» **SHORT TASK**
Which lines in the entries below contain the string "chord"? Collect each of those lines and copy it out in full.
-- Start RECORDED DATA --
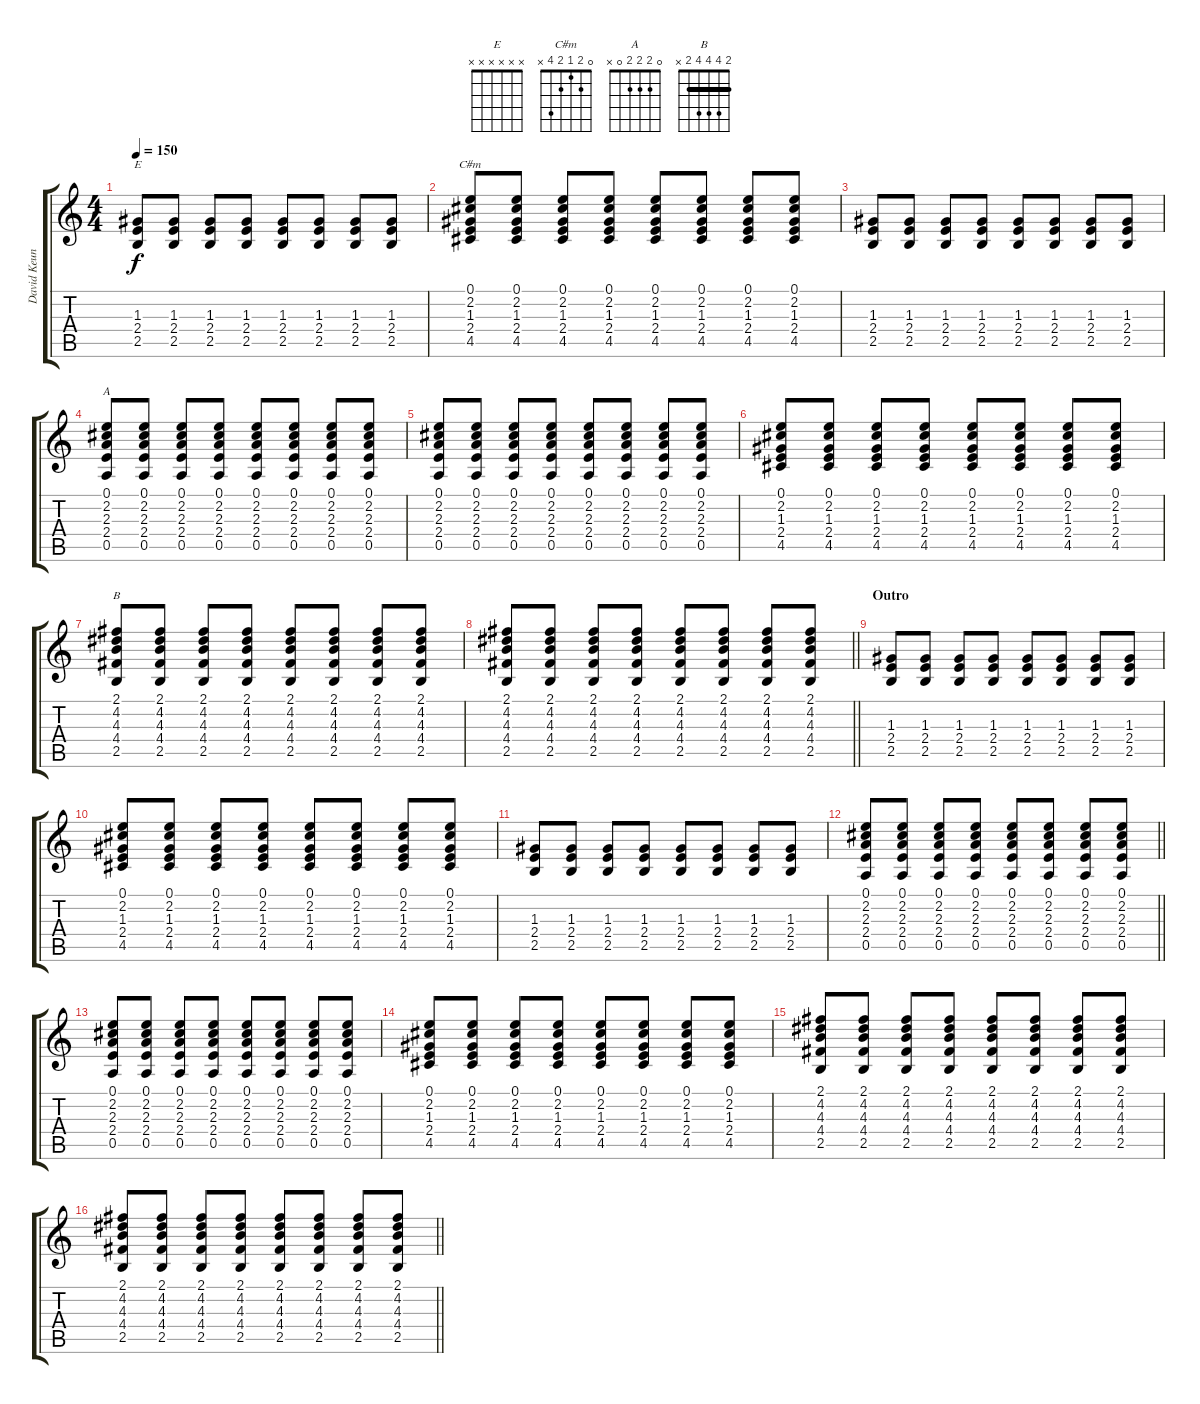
\track ("David Keuning (Guitar)" "David Keun") {instrument distortionguitar}
\staff {score tabs}
\tuning (E4 B3 G3 D3 A2 E2) {hide}
\chord ("E" x x x x x x)
\chord ("C#m" 0 2 1 2 4 x)
\chord ("A" 0 2 2 2 0 x)
\chord ("B" 2 4 4 4 2 x) {barre 2}
\ts (4 4)
\section ("" "")
\tempo 150
\clef g2
\ks c
(1.3 2.4 2.5).8{ch "E" dy f} (1.3 2.4 2.5).8 (1.3 2.4 2.5).8 (1.3 2.4 2.5).8 (1.3 2.4 2.5).8 (1.3 2.4 2.5).8 (1.3 2.4 2.5).8 (1.3 2.4 2.5).8 |
(0.1 2.2 1.3 2.4 4.5).8{ch "C#m"} (0.1 2.2 1.3 2.4 4.5).8 (0.1 2.2 1.3 2.4 4.5).8 (0.1 2.2 1.3 2.4 4.5).8 (0.1 2.2 1.3 2.4 4.5).8 (0.1 2.2 1.3 2.4 4.5).8 (0.1 2.2 1.3 2.4 4.5).8 (0.1 2.2 1.3 2.4 4.5).8 |
(1.3 2.4 2.5).8 (1.3 2.4 2.5).8 (1.3 2.4 2.5).8 (1.3 2.4 2.5).8 (1.3 2.4 2.5).8 (1.3 2.4 2.5).8 (1.3 2.4 2.5).8 (1.3 2.4 2.5).8 |
(0.1 2.2 2.3 2.4 0.5).8{ch "A"} (0.1 2.2 2.3 2.4 0.5).8 (0.1 2.2 2.3 2.4 0.5).8 (0.1 2.2 2.3 2.4 0.5).8 (0.1 2.2 2.3 2.4 0.5).8 (0.1 2.2 2.3 2.4 0.5).8 (0.1 2.2 2.3 2.4 0.5).8 (0.1 2.2 2.3 2.4 0.5).8 |
(0.1 2.2 2.3 2.4 0.5).8 (0.1 2.2 2.3 2.4 0.5).8 (0.1 2.2 2.3 2.4 0.5).8 (0.1 2.2 2.3 2.4 0.5).8 (0.1 2.2 2.3 2.4 0.5).8 (0.1 2.2 2.3 2.4 0.5).8 (0.1 2.2 2.3 2.4 0.5).8 (0.1 2.2 2.3 2.4 0.5).8 |
(0.1 2.2 1.3 2.4 4.5).8 (0.1 2.2 1.3 2.4 4.5).8 (0.1 2.2 1.3 2.4 4.5).8 (0.1 2.2 1.3 2.4 4.5).8 (0.1 2.2 1.3 2.4 4.5).8 (0.1 2.2 1.3 2.4 4.5).8 (0.1 2.2 1.3 2.4 4.5).8 (0.1 2.2 1.3 2.4 4.5).8 |
(2.1 4.2 4.3 4.4 2.5).8{ch "B"} (2.1 4.2 4.3 4.4 2.5).8 (2.1 4.2 4.3 4.4 2.5).8 (2.1 4.2 4.3 4.4 2.5).8 (2.1 4.2 4.3 4.4 2.5).8 (2.1 4.2 4.3 4.4 2.5).8 (2.1 4.2 4.3 4.4 2.5).8 (2.1 4.2 4.3 4.4 2.5).8 |
\barLineRight lightlight
(2.1 4.2 4.3 4.4 2.5).8 (2.1 4.2 4.3 4.4 2.5).8 (2.1 4.2 4.3 4.4 2.5).8 (2.1 4.2 4.3 4.4 2.5).8 (2.1 4.2 4.3 4.4 2.5).8 (2.1 4.2 4.3 4.4 2.5).8 (2.1 4.2 4.3 4.4 2.5).8 (2.1 4.2 4.3 4.4 2.5).8 |
\section ("" "Outro")
(1.3 2.4 2.5).8 (1.3 2.4 2.5).8 (1.3 2.4 2.5).8 (1.3 2.4 2.5).8 (1.3 2.4 2.5).8 (1.3 2.4 2.5).8 (1.3 2.4 2.5).8 (1.3 2.4 2.5).8 |
(0.1 2.2 1.3 2.4 4.5).8 (0.1 2.2 1.3 2.4 4.5).8 (0.1 2.2 1.3 2.4 4.5).8 (0.1 2.2 1.3 2.4 4.5).8 (0.1 2.2 1.3 2.4 4.5).8 (0.1 2.2 1.3 2.4 4.5).8 (0.1 2.2 1.3 2.4 4.5).8 (0.1 2.2 1.3 2.4 4.5).8 |
(1.3 2.4 2.5).8 (1.3 2.4 2.5).8 (1.3 2.4 2.5).8 (1.3 2.4 2.5).8 (1.3 2.4 2.5).8 (1.3 2.4 2.5).8 (1.3 2.4 2.5).8 (1.3 2.4 2.5).8 |
\barLineRight lightlight
(0.1 2.2 2.3 2.4 0.5).8 (0.1 2.2 2.3 2.4 0.5).8 (0.1 2.2 2.3 2.4 0.5).8 (0.1 2.2 2.3 2.4 0.5).8 (0.1 2.2 2.3 2.4 0.5).8 (0.1 2.2 2.3 2.4 0.5).8 (0.1 2.2 2.3 2.4 0.5).8 (0.1 2.2 2.3 2.4 0.5).8 |
(0.1 2.2 2.3 2.4 0.5).8 (0.1 2.2 2.3 2.4 0.5).8 (0.1 2.2 2.3 2.4 0.5).8 (0.1 2.2 2.3 2.4 0.5).8 (0.1 2.2 2.3 2.4 0.5).8 (0.1 2.2 2.3 2.4 0.5).8 (0.1 2.2 2.3 2.4 0.5).8 (0.1 2.2 2.3 2.4 0.5).8 |
(0.1 2.2 1.3 2.4 4.5).8 (0.1 2.2 1.3 2.4 4.5).8 (0.1 2.2 1.3 2.4 4.5).8 (0.1 2.2 1.3 2.4 4.5).8 (0.1 2.2 1.3 2.4 4.5).8 (0.1 2.2 1.3 2.4 4.5).8 (0.1 2.2 1.3 2.4 4.5).8 (0.1 2.2 1.3 2.4 4.5).8 |
(2.1 4.2 4.3 4.4 2.5).8 (2.1 4.2 4.3 4.4 2.5).8 (2.1 4.2 4.3 4.4 2.5).8 (2.1 4.2 4.3 4.4 2.5).8 (2.1 4.2 4.3 4.4 2.5).8 (2.1 4.2 4.3 4.4 2.5).8 (2.1 4.2 4.3 4.4 2.5).8 (2.1 4.2 4.3 4.4 2.5).8 |
\barLineRight lightlight
(2.1 4.2 4.3 4.4 2.5).8 (2.1 4.2 4.3 4.4 2.5).8 (2.1 4.2 4.3 4.4 2.5).8 (2.1 4.2 4.3 4.4 2.5).8 (2.1 4.2 4.3 4.4 2.5).8 (2.1 4.2 4.3 4.4 2.5).8 (2.1 4.2 4.3 4.4 2.5).8 (2.1 4.2 4.3 4.4 2.5).8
-- End RECORDED DATA --
» **PROBLEM SOLUTION**
\chord ("E" x x x x x x)
\chord ("C#m" 0 2 1 2 4 x)
\chord ("A" 0 2 2 2 0 x)
\chord ("B" 2 4 4 4 2 x) {barre 2}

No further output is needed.